#### [Work to be completed]
Pull every line of the entries that has the word "null".

#### [Dataset content]
★ ★ ★ ★

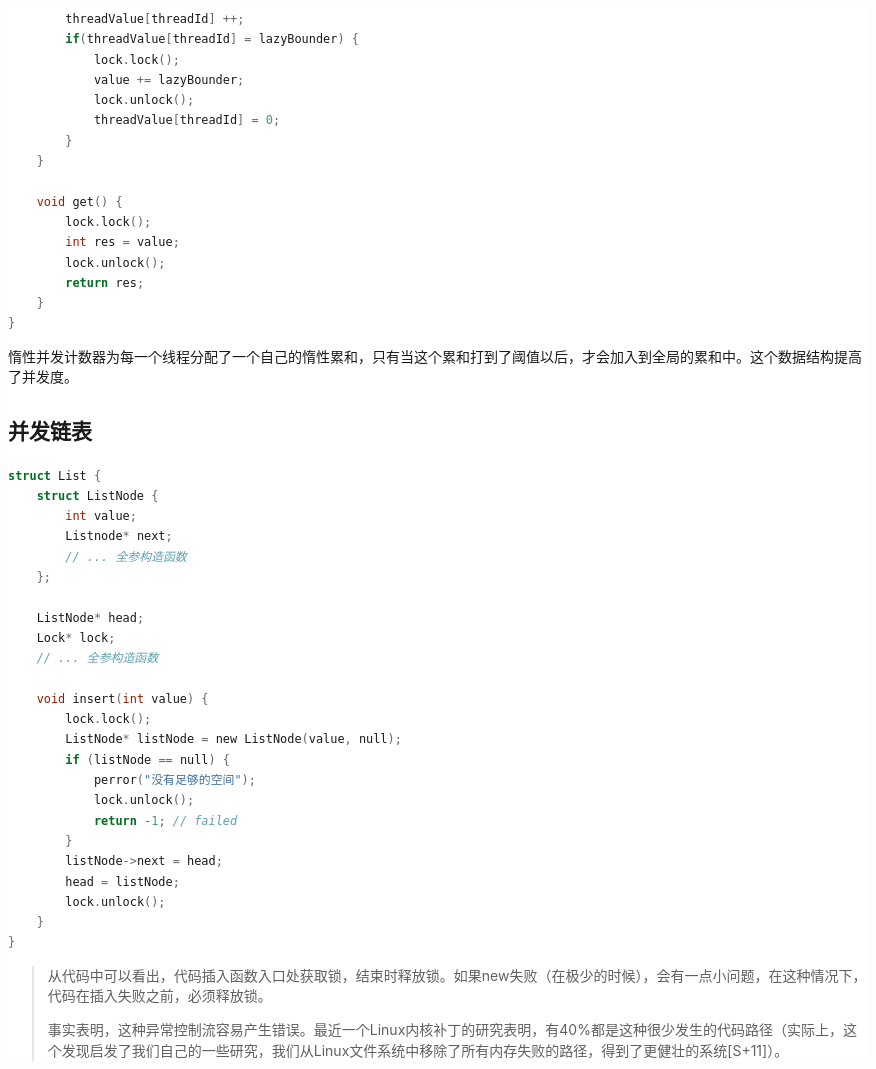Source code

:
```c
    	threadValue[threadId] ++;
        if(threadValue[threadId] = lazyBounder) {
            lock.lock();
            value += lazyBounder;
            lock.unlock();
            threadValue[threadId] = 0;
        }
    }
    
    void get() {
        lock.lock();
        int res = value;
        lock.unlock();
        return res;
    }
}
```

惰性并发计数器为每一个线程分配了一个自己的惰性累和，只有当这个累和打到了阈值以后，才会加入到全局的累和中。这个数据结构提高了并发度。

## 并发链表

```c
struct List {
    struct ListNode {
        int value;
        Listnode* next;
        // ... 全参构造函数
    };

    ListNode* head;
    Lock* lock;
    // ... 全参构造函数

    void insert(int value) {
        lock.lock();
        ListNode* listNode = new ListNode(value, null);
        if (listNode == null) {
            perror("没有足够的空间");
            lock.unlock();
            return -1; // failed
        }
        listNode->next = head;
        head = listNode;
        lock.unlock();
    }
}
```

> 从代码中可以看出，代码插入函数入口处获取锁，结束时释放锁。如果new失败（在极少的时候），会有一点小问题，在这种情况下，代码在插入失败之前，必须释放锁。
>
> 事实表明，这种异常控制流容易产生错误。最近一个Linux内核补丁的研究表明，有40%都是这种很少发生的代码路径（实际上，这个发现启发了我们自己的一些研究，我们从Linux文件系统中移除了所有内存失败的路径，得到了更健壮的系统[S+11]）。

★ ★ ★ ★

#### [Output below]
        ListNode* listNode = new ListNode(value, null);
        if (listNode == null) {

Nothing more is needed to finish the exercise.